Dass das kein einfaches Unterfangen ist, ist logisch. Ich verstehe das.  Patienten denken anders, haben eine andere Perspektive, fragen nach und sind manchmal unbequem. Oft sind sie unsicher und nicht selten fehlt es an Informationen, die nötig sind, um etwas gut zu verstehen. Daher wäre eine Diskussion die beste Lösung um zueinander zu finden, zu lernen und sich auszutauschen. Mit schlüssigen Erklärungen schafft man Verständnis und Verstehen und damit eine Grundlage für eine gute Diskussion, neue Perspektiven und Denkansätze. Wer etwas versteht, kann umdenken, lässt sich umstimmen oder dazu motivieren, eine neue Position einzunehmen. Und das können Patienten, vielleicht nicht alle, zugegeben, nicht alle wollen das. Aber es gibt sie, diejenigen, die interessiert sind und gerne Teil des Ganzen wären, weil ihnen daran liegt, bestmögliche und gute Lösungen zu bekommen, die für alle passen. Die, die dazu lernen, sich freiwillig zu Kursen anmelden, Vorträge hören und Bildung suchen. Weil Patient oder Patientin zu sein eben mehr ist. Nicht nur krank zu sein. Es heißt auch, am Ball zu bleiben, sich zu interessieren und neue Wege einzuschlagen. Dazu kommt, dass viele sogar in den Berufen arbeiten, sich wirklich mit der Materie "Digitalisierung im Gesundheitswesen" professionell auseinandersetzen. 

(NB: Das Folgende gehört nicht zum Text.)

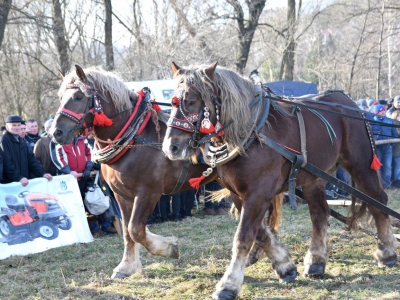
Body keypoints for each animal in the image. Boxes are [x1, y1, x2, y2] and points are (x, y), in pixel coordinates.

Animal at [162, 62, 396, 298]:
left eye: (192, 100)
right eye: (172, 101)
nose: (171, 147)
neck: (251, 131)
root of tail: (349, 102)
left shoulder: (257, 194)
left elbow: (243, 237)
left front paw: (228, 284)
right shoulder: (240, 194)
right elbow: (261, 234)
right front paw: (285, 266)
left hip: (360, 164)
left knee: (378, 201)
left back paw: (387, 251)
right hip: (314, 177)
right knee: (320, 213)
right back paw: (316, 261)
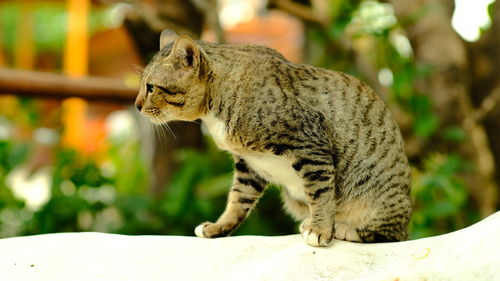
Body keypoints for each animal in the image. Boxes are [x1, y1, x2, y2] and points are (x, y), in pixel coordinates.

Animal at [135, 29, 412, 246]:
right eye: (143, 86)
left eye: (151, 88)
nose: (136, 105)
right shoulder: (249, 165)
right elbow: (237, 200)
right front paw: (218, 227)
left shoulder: (311, 145)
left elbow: (321, 194)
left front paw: (321, 229)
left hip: (378, 200)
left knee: (391, 233)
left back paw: (342, 228)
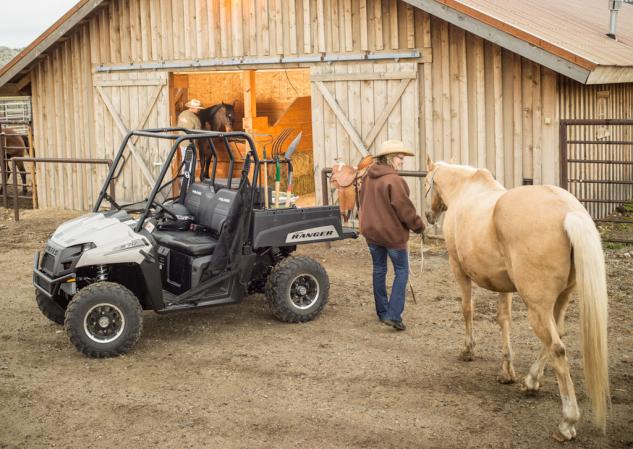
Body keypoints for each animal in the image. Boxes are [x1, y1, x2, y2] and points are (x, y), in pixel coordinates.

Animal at [422, 158, 608, 440]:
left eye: (426, 183)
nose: (428, 216)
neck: (465, 190)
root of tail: (569, 212)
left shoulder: (457, 268)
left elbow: (467, 309)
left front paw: (468, 350)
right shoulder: (503, 284)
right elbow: (504, 320)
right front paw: (506, 371)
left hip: (537, 308)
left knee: (557, 348)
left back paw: (567, 423)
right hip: (560, 300)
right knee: (557, 335)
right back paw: (531, 381)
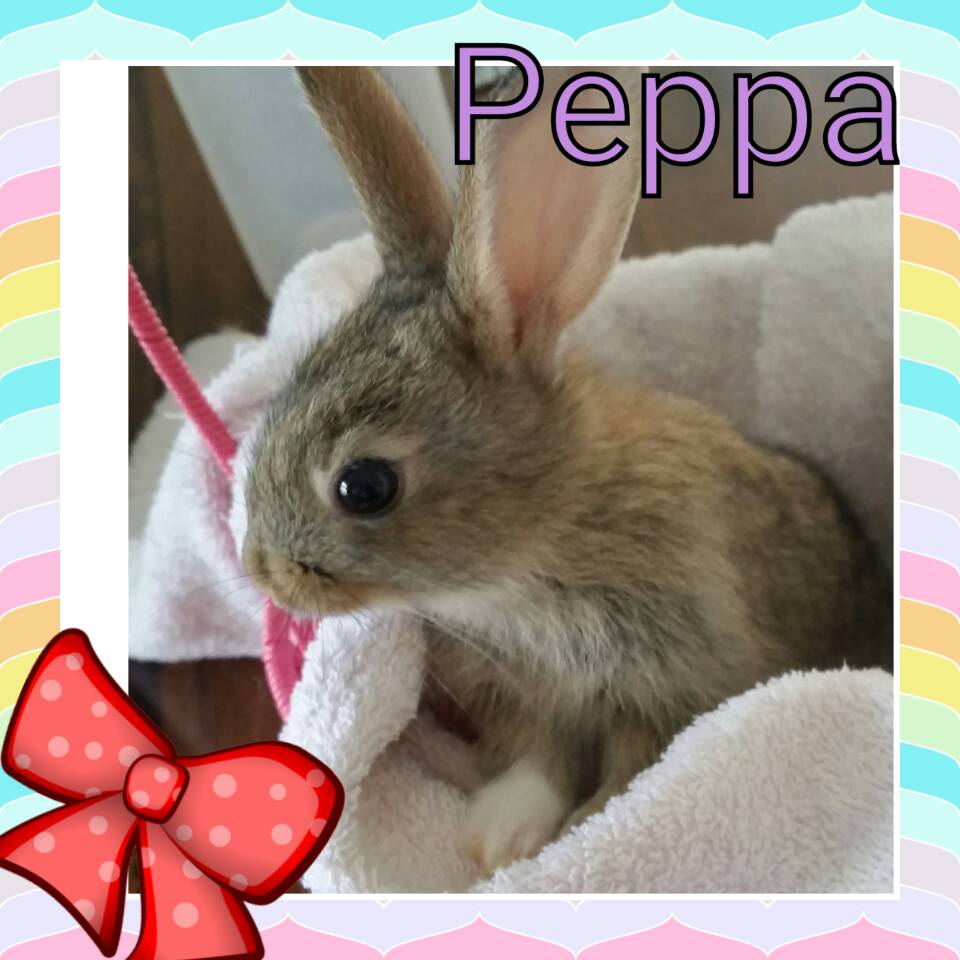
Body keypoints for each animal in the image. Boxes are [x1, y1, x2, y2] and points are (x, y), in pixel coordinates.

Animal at [242, 65, 892, 876]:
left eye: (364, 487)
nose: (263, 572)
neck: (541, 541)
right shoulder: (518, 694)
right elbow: (538, 757)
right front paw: (497, 834)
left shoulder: (672, 677)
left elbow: (632, 770)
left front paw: (566, 835)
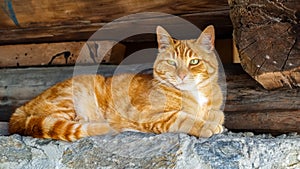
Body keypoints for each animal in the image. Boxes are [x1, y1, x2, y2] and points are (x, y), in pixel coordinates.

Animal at [8, 25, 223, 141]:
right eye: (172, 63)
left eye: (194, 62)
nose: (182, 75)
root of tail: (21, 107)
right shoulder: (151, 115)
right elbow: (184, 118)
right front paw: (207, 125)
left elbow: (217, 114)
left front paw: (212, 118)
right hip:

Ich finde es wichtig, dass wir alle darüber nachdenken, wie Patienten einbezogen werden. Nur einen davon in ein Gremium zu holen, ist nicht genug. Es wird doch immer betont, dass Patienten so wichtig sind. Sie sind längst Teil des Systems und müssen dennoch oft laut werden, um eine Stimme zu bekommen. 

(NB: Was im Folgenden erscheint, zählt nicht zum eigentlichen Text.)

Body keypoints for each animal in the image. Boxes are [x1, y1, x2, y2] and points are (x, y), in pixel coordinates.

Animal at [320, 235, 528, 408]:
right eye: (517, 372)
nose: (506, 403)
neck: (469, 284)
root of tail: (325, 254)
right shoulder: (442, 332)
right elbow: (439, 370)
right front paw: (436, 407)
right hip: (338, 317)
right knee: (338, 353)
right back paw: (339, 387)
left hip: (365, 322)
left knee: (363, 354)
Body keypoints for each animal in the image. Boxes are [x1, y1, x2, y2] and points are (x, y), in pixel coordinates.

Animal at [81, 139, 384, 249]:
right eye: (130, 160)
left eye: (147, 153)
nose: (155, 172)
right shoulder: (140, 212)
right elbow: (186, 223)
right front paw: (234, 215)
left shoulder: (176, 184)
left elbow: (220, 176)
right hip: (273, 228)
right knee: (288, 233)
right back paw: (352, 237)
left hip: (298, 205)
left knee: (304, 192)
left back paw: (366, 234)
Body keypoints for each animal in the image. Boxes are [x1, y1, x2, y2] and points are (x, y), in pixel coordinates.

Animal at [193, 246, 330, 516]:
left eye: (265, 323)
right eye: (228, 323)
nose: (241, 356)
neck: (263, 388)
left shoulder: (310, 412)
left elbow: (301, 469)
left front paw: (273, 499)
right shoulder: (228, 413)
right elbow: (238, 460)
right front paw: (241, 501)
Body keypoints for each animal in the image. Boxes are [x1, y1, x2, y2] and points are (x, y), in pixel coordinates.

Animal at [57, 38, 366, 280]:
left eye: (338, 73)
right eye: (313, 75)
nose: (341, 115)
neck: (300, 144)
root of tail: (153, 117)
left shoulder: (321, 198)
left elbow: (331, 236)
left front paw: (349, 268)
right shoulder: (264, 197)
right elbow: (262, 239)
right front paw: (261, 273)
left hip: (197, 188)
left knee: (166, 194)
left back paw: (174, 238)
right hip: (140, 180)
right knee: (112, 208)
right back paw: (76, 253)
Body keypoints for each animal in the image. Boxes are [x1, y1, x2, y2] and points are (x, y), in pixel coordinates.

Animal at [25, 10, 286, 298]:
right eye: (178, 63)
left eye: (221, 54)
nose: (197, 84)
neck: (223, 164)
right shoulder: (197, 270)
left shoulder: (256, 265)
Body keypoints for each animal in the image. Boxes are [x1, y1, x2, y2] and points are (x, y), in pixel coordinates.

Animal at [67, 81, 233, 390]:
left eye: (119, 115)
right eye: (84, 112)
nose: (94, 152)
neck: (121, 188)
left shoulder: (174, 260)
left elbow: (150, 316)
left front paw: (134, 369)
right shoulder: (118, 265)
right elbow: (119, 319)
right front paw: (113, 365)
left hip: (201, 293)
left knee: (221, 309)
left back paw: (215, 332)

Patienten leben täglich mit einer Erkrankung und deren Auswirkungen auf ihr Leben. Und damit haben sie  immer häufiger mit digitalen Gesundheitslösungen zu tun, die ebenso Einfluss auf sie und ihren Alltag nehmen. 

Sie müssen involviert werden. Egal ob Mitglied einer Patientenorganisation oder unabhängig.  Sie müssen zum Teilnehmer an der Diskussion und der Lösung werden. 

 Es ist ein wertschätzendes Miteinander nötig, Verständnis für die unterschiedlichen Perspektiven. 


Damit digitale Gesundheit ein Thema nicht nur für Experten und Initiativen wird, sondern lebensnah, praktisch, einfach anzuwenden und gut verständlich bleibt. Das würde Zweifler vielleicht überzeugen, Kritiker zu Ideengebern machen, Vorurteile abbauen und eine wertschätzende Diskussion aller fördern. Denn die brauchen wir. Damit digitale Gesundheitslösungen und digitale Gesundheit ins Leben passt.